Format every line of the listing below as a numbered list, leaving out any blank lines.

----------

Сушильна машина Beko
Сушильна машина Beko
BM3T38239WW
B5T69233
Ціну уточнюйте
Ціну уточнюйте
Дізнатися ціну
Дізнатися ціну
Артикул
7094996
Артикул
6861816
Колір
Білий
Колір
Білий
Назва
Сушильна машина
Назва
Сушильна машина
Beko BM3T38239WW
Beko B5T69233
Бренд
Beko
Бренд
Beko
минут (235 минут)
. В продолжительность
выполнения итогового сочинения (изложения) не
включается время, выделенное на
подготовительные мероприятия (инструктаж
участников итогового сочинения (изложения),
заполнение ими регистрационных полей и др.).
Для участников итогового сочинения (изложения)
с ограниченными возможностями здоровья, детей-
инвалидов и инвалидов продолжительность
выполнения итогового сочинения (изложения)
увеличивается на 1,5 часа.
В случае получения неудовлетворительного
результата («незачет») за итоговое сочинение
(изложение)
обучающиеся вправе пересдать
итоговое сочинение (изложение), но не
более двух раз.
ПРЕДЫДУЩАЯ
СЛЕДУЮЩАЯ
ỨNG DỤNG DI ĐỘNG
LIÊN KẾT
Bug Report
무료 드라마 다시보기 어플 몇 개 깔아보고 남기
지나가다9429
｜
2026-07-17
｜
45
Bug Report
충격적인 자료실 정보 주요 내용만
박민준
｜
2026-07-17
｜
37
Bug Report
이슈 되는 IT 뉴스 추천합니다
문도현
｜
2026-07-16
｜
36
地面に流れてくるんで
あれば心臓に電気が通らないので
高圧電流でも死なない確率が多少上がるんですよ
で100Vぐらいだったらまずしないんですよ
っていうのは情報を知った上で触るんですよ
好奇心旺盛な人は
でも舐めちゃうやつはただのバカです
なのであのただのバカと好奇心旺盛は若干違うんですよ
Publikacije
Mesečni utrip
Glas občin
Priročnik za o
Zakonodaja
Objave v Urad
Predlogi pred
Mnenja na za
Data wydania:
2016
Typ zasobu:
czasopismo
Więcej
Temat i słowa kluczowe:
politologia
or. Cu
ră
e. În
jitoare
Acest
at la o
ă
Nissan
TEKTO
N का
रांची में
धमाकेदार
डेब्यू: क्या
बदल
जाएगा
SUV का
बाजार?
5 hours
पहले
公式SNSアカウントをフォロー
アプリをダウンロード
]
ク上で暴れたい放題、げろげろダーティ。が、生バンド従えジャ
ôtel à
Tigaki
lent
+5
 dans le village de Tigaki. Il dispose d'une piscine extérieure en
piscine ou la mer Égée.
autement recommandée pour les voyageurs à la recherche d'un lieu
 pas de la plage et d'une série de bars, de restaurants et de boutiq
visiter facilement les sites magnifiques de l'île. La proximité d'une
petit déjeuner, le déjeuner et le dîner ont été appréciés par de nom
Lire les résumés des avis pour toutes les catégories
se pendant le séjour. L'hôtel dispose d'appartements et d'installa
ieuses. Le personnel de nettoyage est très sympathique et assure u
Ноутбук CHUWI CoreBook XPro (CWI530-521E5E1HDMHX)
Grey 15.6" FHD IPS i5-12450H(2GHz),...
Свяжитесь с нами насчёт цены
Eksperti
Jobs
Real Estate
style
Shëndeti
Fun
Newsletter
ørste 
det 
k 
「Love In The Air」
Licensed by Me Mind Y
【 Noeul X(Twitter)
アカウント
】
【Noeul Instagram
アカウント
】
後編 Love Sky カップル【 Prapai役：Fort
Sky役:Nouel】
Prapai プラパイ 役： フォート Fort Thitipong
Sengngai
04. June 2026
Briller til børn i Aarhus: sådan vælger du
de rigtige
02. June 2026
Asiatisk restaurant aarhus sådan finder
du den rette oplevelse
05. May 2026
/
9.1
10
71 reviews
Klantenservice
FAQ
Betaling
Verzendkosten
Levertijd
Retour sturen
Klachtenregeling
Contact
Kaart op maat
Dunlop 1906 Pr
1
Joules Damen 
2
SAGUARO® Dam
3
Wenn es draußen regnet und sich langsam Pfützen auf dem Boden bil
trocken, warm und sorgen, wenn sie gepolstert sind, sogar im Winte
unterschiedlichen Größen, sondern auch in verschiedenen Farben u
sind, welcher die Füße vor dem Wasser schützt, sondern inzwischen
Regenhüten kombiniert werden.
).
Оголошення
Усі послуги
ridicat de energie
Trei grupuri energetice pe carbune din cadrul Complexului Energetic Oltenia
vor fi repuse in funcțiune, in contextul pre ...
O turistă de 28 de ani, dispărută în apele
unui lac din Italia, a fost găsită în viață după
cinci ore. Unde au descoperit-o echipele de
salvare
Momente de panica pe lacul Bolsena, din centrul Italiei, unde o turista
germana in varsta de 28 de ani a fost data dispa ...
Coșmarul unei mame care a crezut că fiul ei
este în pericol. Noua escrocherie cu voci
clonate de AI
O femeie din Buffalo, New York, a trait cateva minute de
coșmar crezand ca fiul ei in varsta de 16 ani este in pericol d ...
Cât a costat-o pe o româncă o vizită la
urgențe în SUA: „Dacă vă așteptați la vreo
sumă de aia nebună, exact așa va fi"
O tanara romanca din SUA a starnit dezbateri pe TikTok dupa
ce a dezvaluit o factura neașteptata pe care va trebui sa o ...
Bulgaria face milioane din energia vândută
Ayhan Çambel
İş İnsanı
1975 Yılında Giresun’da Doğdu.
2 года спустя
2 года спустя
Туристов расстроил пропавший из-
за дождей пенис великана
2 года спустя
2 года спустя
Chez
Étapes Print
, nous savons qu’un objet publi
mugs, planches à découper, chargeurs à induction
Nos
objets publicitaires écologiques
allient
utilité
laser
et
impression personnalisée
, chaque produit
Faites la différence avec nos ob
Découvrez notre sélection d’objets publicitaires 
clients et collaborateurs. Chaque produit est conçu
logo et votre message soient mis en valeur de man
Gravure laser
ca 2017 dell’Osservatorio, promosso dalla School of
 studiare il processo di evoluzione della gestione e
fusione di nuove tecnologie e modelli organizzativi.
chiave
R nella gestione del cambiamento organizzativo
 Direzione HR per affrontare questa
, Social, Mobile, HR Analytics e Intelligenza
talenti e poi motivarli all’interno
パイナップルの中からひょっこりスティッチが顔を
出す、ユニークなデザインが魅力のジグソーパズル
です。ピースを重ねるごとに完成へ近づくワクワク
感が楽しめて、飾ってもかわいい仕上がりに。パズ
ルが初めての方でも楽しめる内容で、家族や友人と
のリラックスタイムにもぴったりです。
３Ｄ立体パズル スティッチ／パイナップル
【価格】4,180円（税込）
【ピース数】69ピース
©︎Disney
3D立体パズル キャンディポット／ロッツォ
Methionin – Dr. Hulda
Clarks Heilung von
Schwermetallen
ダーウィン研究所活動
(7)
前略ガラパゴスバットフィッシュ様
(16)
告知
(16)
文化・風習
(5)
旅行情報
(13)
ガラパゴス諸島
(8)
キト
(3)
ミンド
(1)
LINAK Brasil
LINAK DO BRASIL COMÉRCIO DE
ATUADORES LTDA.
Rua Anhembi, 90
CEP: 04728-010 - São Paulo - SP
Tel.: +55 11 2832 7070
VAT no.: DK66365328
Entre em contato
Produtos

----------

ANSWER TO THIS PROBLEM
1. Сушильна машина Beko
2. Сушильна машина Beko
3. BM3T38239WW
4. B5T69233
5. Ціну уточнюйте
6. Ціну уточнюйте
7. Дізнатися ціну
8. Дізнатися ціну
9. Артикул
10. 7094996
11. Артикул
12. 6861816
13. Колір
14. Білий
15. Колір
16. Білий
17. Назва
18. Сушильна машина
19. Назва
20. Сушильна машина
21. Beko BM3T38239WW
22. Beko B5T69233
23. Бренд
24. Beko
25. Бренд
26. Beko
27. минут (235 минут)
28. . В продолжительность
29. выполнения итогового сочинения (изложения) не
30. включается время, выделенное на
31. подготовительные мероприятия (инструктаж
32. участников итогового сочинения (изложения),
33. заполнение ими регистрационных полей и др.).
34. Для участников итогового сочинения (изложения)
35. с ограниченными возможностями здоровья, детей-
36. инвалидов и инвалидов продолжительность
37. выполнения итогового сочинения (изложения)
38. увеличивается на 1,5 часа.
39. В случае получения неудовлетворительного
40. результата («незачет») за итоговое сочинение
41. (изложение)
42. обучающиеся вправе пересдать
43. итоговое сочинение (изложение), но не
44. более двух раз.
45. ПРЕДЫДУЩАЯ
46. СЛЕДУЮЩАЯ
47. ỨNG DỤNG DI ĐỘNG
48. LIÊN KẾT
49. Bug Report
50. 무료 드라마 다시보기 어플 몇 개 깔아보고 남기
51. 지나가다9429
52. ｜
53. 2026-07-17
54. ｜
55. 45
56. Bug Report
57. 충격적인 자료실 정보 주요 내용만
58. 박민준
59. ｜
60. 2026-07-17
61. ｜
62. 37
63. Bug Report
64. 이슈 되는 IT 뉴스 추천합니다
65. 문도현
66. ｜
67. 2026-07-16
68. ｜
69. 36
70. 地面に流れてくるんで
71. あれば心臓に電気が通らないので
72. 高圧電流でも死なない確率が多少上がるんですよ
73. で100Vぐらいだったらまずしないんですよ
74. っていうのは情報を知った上で触るんですよ
75. 好奇心旺盛な人は
76. でも舐めちゃうやつはただのバカです
77. なのであのただのバカと好奇心旺盛は若干違うんですよ
78. Publikacije
79. Mesečni utrip
80. Glas občin
81. Priročnik za o
82. Zakonodaja
83. Objave v Urad
84. Predlogi pred
85. Mnenja na za
86. Data wydania:
87. 2016
88. Typ zasobu:
89. czasopismo
90. Więcej
91. Temat i słowa kluczowe:
92. politologia
93. or. Cu
94. ră
95. e. În
96. jitoare
97. Acest
98. at la o
99. ă
100. Nissan
101. TEKTO
102. N का
103. रांची में
104. धमाकेदार
105. डेब्यू: क्या
106. बदल
107. जाएगा
108. SUV का
109. बाजार?
110. 5 hours
111. पहले
112. 公式SNSアカウントをフォロー
113. アプリをダウンロード
114. ]
115. ク上で暴れたい放題、げろげろダーティ。が、生バンド従えジャ
116. ôtel à
117. Tigaki
118. lent
119. +5
120.  dans le village de Tigaki. Il dispose d'une piscine extérieure en
121. piscine ou la mer Égée.
122. autement recommandée pour les voyageurs à la recherche d'un lieu
123.  pas de la plage et d'une série de bars, de restaurants et de boutiq
124. visiter facilement les sites magnifiques de l'île. La proximité d'une
125. petit déjeuner, le déjeuner et le dîner ont été appréciés par de nom
126. Lire les résumés des avis pour toutes les catégories
127. se pendant le séjour. L'hôtel dispose d'appartements et d'installa
128. ieuses. Le personnel de nettoyage est très sympathique et assure u
129. Ноутбук CHUWI CoreBook XPro (CWI530-521E5E1HDMHX)
130. Grey 15.6" FHD IPS i5-12450H(2GHz),...
131. Свяжитесь с нами насчёт цены
132. Eksperti
133. Jobs
134. Real Estate
135. style
136. Shëndeti
137. Fun
138. Newsletter
139. ørste 
140. det 
141. k 
142. 「Love In The Air」
143. Licensed by Me Mind Y
144. 【 Noeul X(Twitter)
145. アカウント
146. 】
147. 【Noeul Instagram
148. アカウント
149. 】
150. 後編 Love Sky カップル【 Prapai役：Fort
151. Sky役:Nouel】
152. Prapai プラパイ 役： フォート Fort Thitipong
153. Sengngai
154. 04. June 2026
155. Briller til børn i Aarhus: sådan vælger du
156. de rigtige
157. 02. June 2026
158. Asiatisk restaurant aarhus sådan finder
159. du den rette oplevelse
160. 05. May 2026
161. /
162. 9.1
163. 10
164. 71 reviews
165. Klantenservice
166. FAQ
167. Betaling
168. Verzendkosten
169. Levertijd
170. Retour sturen
171. Klachtenregeling
172. Contact
173. Kaart op maat
174. Dunlop 1906 Pr
175. 1
176. Joules Damen 
177. 2
178. SAGUARO® Dam
179. 3
180. Wenn es draußen regnet und sich langsam Pfützen auf dem Boden bil
181. trocken, warm und sorgen, wenn sie gepolstert sind, sogar im Winte
182. unterschiedlichen Größen, sondern auch in verschiedenen Farben u
183. sind, welcher die Füße vor dem Wasser schützt, sondern inzwischen
184. Regenhüten kombiniert werden.
185. ).
186. Оголошення
187. Усі послуги
188. ridicat de energie
189. Trei grupuri energetice pe carbune din cadrul Complexului Energetic Oltenia
190. vor fi repuse in funcțiune, in contextul pre ...
191. O turistă de 28 de ani, dispărută în apele
192. unui lac din Italia, a fost găsită în viață după
193. cinci ore. Unde au descoperit-o echipele de
194. salvare
195. Momente de panica pe lacul Bolsena, din centrul Italiei, unde o turista
196. germana in varsta de 28 de ani a fost data dispa ...
197. Coșmarul unei mame care a crezut că fiul ei
198. este în pericol. Noua escrocherie cu voci
199. clonate de AI
200. O femeie din Buffalo, New York, a trait cateva minute de
201. coșmar crezand ca fiul ei in varsta de 16 ani este in pericol d ...
202. Cât a costat-o pe o româncă o vizită la
203. urgențe în SUA: „Dacă vă așteptați la vreo
204. sumă de aia nebună, exact așa va fi"
205. O tanara romanca din SUA a starnit dezbateri pe TikTok dupa
206. ce a dezvaluit o factura neașteptata pe care va trebui sa o ...
207. Bulgaria face milioane din energia vândută
208. Ayhan Çambel
209. İş İnsanı
210. 1975 Yılında Giresun’da Doğdu.
211. 2 года спустя
212. 2 года спустя
213. Туристов расстроил пропавший из-
214. за дождей пенис великана
215. 2 года спустя
216. 2 года спустя
217. Chez
218. Étapes Print
219. , nous savons qu’un objet publi
220. mugs, planches à découper, chargeurs à induction
221. Nos
222. objets publicitaires écologiques
223. allient
224. utilité
225. laser
226. et
227. impression personnalisée
228. , chaque produit
229. Faites la différence avec nos ob
230. Découvrez notre sélection d’objets publicitaires 
231. clients et collaborateurs. Chaque produit est conçu
232. logo et votre message soient mis en valeur de man
233. Gravure laser
234. ca 2017 dell’Osservatorio, promosso dalla School of
235.  studiare il processo di evoluzione della gestione e
236. fusione di nuove tecnologie e modelli organizzativi.
237. chiave
238. R nella gestione del cambiamento organizzativo
239.  Direzione HR per affrontare questa
240. , Social, Mobile, HR Analytics e Intelligenza
241. talenti e poi motivarli all’interno
242. パイナップルの中からひょっこりスティッチが顔を
243. 出す、ユニークなデザインが魅力のジグソーパズル
244. です。ピースを重ねるごとに完成へ近づくワクワク
245. 感が楽しめて、飾ってもかわいい仕上がりに。パズ
246. ルが初めての方でも楽しめる内容で、家族や友人と
247. のリラックスタイムにもぴったりです。
248. ３Ｄ立体パズル スティッチ／パイナップル
249. 【価格】4,180円（税込）
250. 【ピース数】69ピース
251. ©︎Disney
252. 3D立体パズル キャンディポット／ロッツォ
253. Methionin – Dr. Hulda
254. Clarks Heilung von
255. Schwermetallen
256. ダーウィン研究所活動
257. (7)
258. 前略ガラパゴスバットフィッシュ様
259. (16)
260. 告知
261. (16)
262. 文化・風習
263. (5)
264. 旅行情報
265. (13)
266. ガラパゴス諸島
267. (8)
268. キト
269. (3)
270. ミンド
271. (1)
272. LINAK Brasil
273. LINAK DO BRASIL COMÉRCIO DE
274. ATUADORES LTDA.
275. Rua Anhembi, 90
276. CEP: 04728-010 - São Paulo - SP
277. Tel.: +55 11 2832 7070
278. VAT no.: DK66365328
279. Entre em contato
280. Produtos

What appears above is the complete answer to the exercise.